Work task:
Write out every entry exactly as it stands.

Saved entries:
· · · · ·

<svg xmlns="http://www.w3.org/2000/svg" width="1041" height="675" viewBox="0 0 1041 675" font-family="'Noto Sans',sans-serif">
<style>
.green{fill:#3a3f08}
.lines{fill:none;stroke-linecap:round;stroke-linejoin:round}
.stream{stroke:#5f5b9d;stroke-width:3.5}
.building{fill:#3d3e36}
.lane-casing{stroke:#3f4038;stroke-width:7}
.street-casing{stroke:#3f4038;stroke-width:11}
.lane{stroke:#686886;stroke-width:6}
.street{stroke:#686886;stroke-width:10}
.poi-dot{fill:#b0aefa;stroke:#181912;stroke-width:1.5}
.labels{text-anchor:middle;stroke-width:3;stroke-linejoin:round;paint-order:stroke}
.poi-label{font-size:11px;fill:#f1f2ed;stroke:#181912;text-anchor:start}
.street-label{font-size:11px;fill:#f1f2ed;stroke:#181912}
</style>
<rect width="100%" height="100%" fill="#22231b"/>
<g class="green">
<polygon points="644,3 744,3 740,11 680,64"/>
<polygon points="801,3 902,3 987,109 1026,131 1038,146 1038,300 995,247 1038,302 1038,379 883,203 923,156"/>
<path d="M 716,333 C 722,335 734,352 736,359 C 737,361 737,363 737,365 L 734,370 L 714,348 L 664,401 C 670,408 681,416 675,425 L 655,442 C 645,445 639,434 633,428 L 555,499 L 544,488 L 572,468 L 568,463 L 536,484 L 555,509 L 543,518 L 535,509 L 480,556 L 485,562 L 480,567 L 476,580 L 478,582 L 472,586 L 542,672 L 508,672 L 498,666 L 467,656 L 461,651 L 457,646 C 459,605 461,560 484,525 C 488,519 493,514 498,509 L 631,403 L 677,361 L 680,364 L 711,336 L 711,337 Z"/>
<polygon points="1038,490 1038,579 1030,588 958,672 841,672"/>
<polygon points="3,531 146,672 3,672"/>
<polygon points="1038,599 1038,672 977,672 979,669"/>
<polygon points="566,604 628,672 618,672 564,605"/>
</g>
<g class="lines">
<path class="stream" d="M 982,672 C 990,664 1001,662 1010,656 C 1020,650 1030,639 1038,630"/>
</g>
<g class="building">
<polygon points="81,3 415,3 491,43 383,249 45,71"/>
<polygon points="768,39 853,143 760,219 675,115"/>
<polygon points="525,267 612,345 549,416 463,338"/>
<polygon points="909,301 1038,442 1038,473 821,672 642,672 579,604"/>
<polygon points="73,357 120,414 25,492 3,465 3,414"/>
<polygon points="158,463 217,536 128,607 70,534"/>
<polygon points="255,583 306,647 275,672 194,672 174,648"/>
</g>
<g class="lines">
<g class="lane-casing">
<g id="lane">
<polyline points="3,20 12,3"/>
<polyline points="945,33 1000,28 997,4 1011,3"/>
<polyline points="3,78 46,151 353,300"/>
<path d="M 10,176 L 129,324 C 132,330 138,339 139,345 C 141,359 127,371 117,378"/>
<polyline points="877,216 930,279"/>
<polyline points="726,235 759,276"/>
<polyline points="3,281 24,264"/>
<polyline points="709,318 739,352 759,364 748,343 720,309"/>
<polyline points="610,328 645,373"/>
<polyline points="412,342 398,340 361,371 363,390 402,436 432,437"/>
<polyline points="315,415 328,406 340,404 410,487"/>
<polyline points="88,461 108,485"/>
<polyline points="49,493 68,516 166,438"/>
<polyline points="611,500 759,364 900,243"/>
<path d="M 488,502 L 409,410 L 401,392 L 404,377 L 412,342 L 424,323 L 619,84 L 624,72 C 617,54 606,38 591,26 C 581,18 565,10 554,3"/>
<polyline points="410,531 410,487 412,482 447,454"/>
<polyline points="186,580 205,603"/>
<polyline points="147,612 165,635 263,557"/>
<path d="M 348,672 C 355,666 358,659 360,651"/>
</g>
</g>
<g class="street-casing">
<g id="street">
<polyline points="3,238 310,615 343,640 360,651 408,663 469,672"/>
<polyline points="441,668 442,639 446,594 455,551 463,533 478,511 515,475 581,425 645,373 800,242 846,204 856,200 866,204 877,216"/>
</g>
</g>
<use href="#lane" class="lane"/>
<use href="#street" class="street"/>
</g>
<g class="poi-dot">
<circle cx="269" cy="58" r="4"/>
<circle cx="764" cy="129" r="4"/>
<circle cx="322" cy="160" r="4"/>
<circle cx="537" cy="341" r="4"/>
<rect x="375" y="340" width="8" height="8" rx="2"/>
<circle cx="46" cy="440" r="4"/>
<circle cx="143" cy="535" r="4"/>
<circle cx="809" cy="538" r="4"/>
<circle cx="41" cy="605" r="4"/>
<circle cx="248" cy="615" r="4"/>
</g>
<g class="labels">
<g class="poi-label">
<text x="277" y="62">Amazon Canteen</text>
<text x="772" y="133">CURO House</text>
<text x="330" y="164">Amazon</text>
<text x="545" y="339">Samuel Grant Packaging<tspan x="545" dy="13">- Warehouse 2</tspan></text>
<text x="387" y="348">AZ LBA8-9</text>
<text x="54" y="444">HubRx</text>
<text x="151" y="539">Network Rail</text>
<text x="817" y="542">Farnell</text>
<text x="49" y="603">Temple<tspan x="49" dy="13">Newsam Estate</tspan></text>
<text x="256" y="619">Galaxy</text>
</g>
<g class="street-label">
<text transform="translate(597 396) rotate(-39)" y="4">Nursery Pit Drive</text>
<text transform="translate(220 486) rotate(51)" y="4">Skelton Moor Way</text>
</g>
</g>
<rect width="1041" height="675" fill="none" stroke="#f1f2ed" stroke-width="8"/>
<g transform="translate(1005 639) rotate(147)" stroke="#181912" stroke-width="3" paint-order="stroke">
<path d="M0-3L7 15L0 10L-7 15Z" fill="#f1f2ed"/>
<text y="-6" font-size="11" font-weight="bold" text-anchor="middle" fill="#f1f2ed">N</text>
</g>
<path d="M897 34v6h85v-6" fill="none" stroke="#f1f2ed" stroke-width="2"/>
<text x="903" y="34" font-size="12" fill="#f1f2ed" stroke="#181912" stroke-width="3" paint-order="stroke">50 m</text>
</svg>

· · · · ·

Exercise solution:
<svg xmlns="http://www.w3.org/2000/svg" width="1041" height="675" viewBox="0 0 1041 675" font-family="'Noto Sans',sans-serif">
<style>
.green{fill:#3a3f08}
.lines{fill:none;stroke-linecap:round;stroke-linejoin:round}
.stream{stroke:#5f5b9d;stroke-width:3.5}
.building{fill:#3d3e36}
.lane-casing{stroke:#3f4038;stroke-width:7}
.street-casing{stroke:#3f4038;stroke-width:11}
.lane{stroke:#686886;stroke-width:6}
.street{stroke:#686886;stroke-width:10}
.poi-dot{fill:#b0aefa;stroke:#181912;stroke-width:1.5}
.labels{text-anchor:middle;stroke-width:3;stroke-linejoin:round;paint-order:stroke}
.poi-label{font-size:11px;fill:#f1f2ed;stroke:#181912;text-anchor:start}
.street-label{font-size:11px;fill:#f1f2ed;stroke:#181912}
</style>
<rect width="100%" height="100%" fill="#22231b"/>
<g class="green">
<polygon points="644,3 744,3 740,11 680,64"/>
<polygon points="801,3 902,3 987,109 1026,131 1038,146 1038,300 995,247 1038,302 1038,379 883,203 923,156"/>
<path d="M 716,333 C 722,335 734,352 736,359 C 737,361 737,363 737,365 L 734,370 L 714,348 L 664,401 C 670,408 681,416 675,425 L 655,442 C 645,445 639,434 633,428 L 555,499 L 544,488 L 572,468 L 568,463 L 536,484 L 555,509 L 543,518 L 535,509 L 480,556 L 485,562 L 480,567 L 476,580 L 478,582 L 472,586 L 542,672 L 508,672 L 498,666 L 467,656 L 461,651 L 457,646 C 459,605 461,560 484,525 C 488,519 493,514 498,509 L 631,403 L 677,361 L 680,364 L 711,336 L 711,337 Z"/>
<polygon points="1038,490 1038,579 1030,588 958,672 841,672"/>
<polygon points="3,531 146,672 3,672"/>
<polygon points="1038,599 1038,672 977,672 979,669"/>
<polygon points="566,604 628,672 618,672 564,605"/>
</g>
<g class="lines">
<path class="stream" d="M 982,672 C 990,664 1001,662 1010,656 C 1020,650 1030,639 1038,630"/>
</g>
<g class="building">
<polygon points="81,3 415,3 491,43 383,249 45,71"/>
<polygon points="768,39 853,143 760,219 675,115"/>
<polygon points="525,267 612,345 549,416 463,338"/>
<polygon points="909,301 1038,442 1038,473 821,672 642,672 579,604"/>
<polygon points="73,357 120,414 25,492 3,465 3,414"/>
<polygon points="158,463 217,536 128,607 70,534"/>
<polygon points="255,583 306,647 275,672 194,672 174,648"/>
</g>
<g class="lines">
<g class="lane-casing">
<g id="lane">
<polyline points="3,20 12,3"/>
<polyline points="945,33 1000,28 997,4 1011,3"/>
<polyline points="3,78 46,151 353,300"/>
<path d="M 10,176 L 129,324 C 132,330 138,339 139,345 C 141,359 127,371 117,378"/>
<polyline points="877,216 930,279"/>
<polyline points="726,235 759,276"/>
<polyline points="3,281 24,264"/>
<polyline points="709,318 739,352 759,364 748,343 720,309"/>
<polyline points="610,328 645,373"/>
<polyline points="412,342 398,340 361,371 363,390 402,436 432,437"/>
<polyline points="315,415 328,406 340,404 410,487"/>
<polyline points="88,461 108,485"/>
<polyline points="49,493 68,516 166,438"/>
<polyline points="611,500 759,364 900,243"/>
<path d="M 488,502 L 409,410 L 401,392 L 404,377 L 412,342 L 424,323 L 619,84 L 624,72 C 617,54 606,38 591,26 C 581,18 565,10 554,3"/>
<polyline points="410,531 410,487 412,482 447,454"/>
<polyline points="186,580 205,603"/>
<polyline points="147,612 165,635 263,557"/>
<path d="M 348,672 C 355,666 358,659 360,651"/>
</g>
</g>
<g class="street-casing">
<g id="street">
<polyline points="3,238 310,615 343,640 360,651 408,663 469,672"/>
<polyline points="441,668 442,639 446,594 455,551 463,533 478,511 515,475 581,425 645,373 800,242 846,204 856,200 866,204 877,216"/>
</g>
</g>
<use href="#lane" class="lane"/>
<use href="#street" class="street"/>
</g>
<g class="poi-dot">
<circle cx="269" cy="58" r="4"/>
<circle cx="764" cy="129" r="4"/>
<circle cx="322" cy="160" r="4"/>
<circle cx="537" cy="341" r="4"/>
<rect x="375" y="340" width="8" height="8" rx="2"/>
<circle cx="46" cy="440" r="4"/>
<circle cx="143" cy="535" r="4"/>
<circle cx="809" cy="538" r="4"/>
<circle cx="41" cy="605" r="4"/>
<circle cx="248" cy="615" r="4"/>
</g>
<g class="labels">
<g class="poi-label">
<text x="277" y="62">Amazon Canteen</text>
<text x="772" y="133">CURO House</text>
<text x="330" y="164">Amazon</text>
<text x="545" y="339">Samuel Grant Packaging<tspan x="545" dy="13">- Warehouse 2</tspan></text>
<text x="387" y="348">AZ LBA8-9</text>
<text x="54" y="444">HubRx</text>
<text x="151" y="539">Network Rail</text>
<text x="817" y="542">Farnell</text>
<text x="49" y="603">Temple<tspan x="49" dy="13">Newsam Estate</tspan></text>
<text x="256" y="619">Galaxy</text>
</g>
<g class="street-label">
<text transform="translate(597 396) rotate(-39)" y="4">Nursery Pit Drive</text>
<text transform="translate(220 486) rotate(51)" y="4">Skelton Moor Way</text>
</g>
</g>
<rect width="1041" height="675" fill="none" stroke="#f1f2ed" stroke-width="8"/>
<g transform="translate(1005 639) rotate(147)" stroke="#181912" stroke-width="3" paint-order="stroke">
<path d="M0-3L7 15L0 10L-7 15Z" fill="#f1f2ed"/>
<text y="-6" font-size="11" font-weight="bold" text-anchor="middle" fill="#f1f2ed">N</text>
</g>
<path d="M897 34v6h85v-6" fill="none" stroke="#f1f2ed" stroke-width="2"/>
<text x="903" y="34" font-size="12" fill="#f1f2ed" stroke="#181912" stroke-width="3" paint-order="stroke">50 m</text>
</svg>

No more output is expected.